Leerverkäufe von Aktien und öffentlichen Schuldtiteln sind ungedeckt, wenn nicht vor dem Verkauf eine der in Art. 12 Abs. 1 bzw. Art. 13 Abs. 1 SSR genannten Deckungsmethoden angewandt wurde. Die Struktur beider Regelungen ist ähnlich. In beiden Fällen liegt bspw. kein ungedeckter Leerverkauf vor, wenn eine Leihvereinbarung getroffen wurde, kraft derer das Geschäft bei Fälligkeit abgewickelt werden kann. Eine weitere in der Praxis sehr relevante Deckungsmethode ist die Lokalisierungszusage, mit welcher ein Dritter bestätigt, dass er die zu verkaufenden Aktien bzw. öffentlichen Schuldtitel fristgerecht zur Verfügung stellen kann. Darüber hinaus gelten bestimmte Sonderregelungen und Ausnahmen, die in diesem Beitrag nicht näher erläutert werden.

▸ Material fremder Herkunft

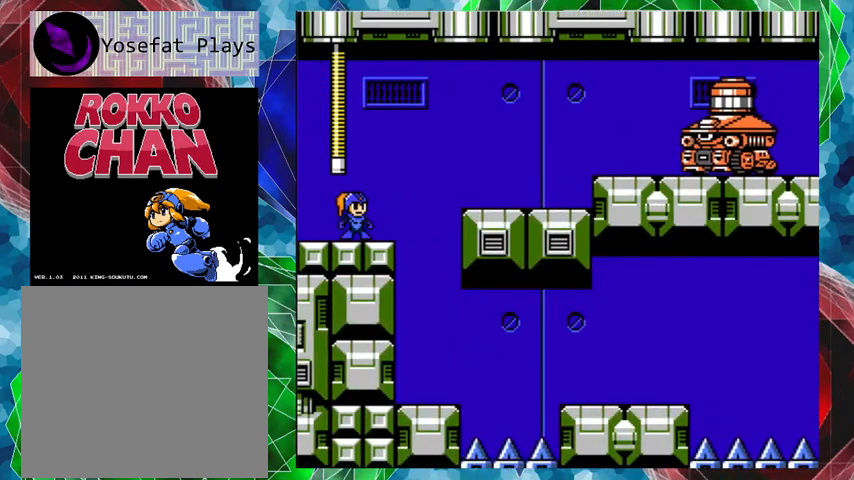
{"buttons": [], "left_stick": "center", "right_stick": "center", "events": [[67, "B", "down"], [233, "Y", "down"], [267, "B", "up"], [333, "Y", "up"], [400, "Y", "down"], [433, "Y", "up"]]}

II. Börsliche Leerverkaufsverbote in der Praxis


In der Marktpraxis haben sich verschiedentlich allgemeine börsliche Leerverkaufsverbote etabliert. Diese wurden entweder in der Börsenordnung oder in den Bedingungen für Geschäfte an der Börse (Geschäftsbedingungen) geregelt und beziehen sich auf sämtliche börslich gehandelten Instrumente oder in einem Fall lediglich auf strukturierte Produkte.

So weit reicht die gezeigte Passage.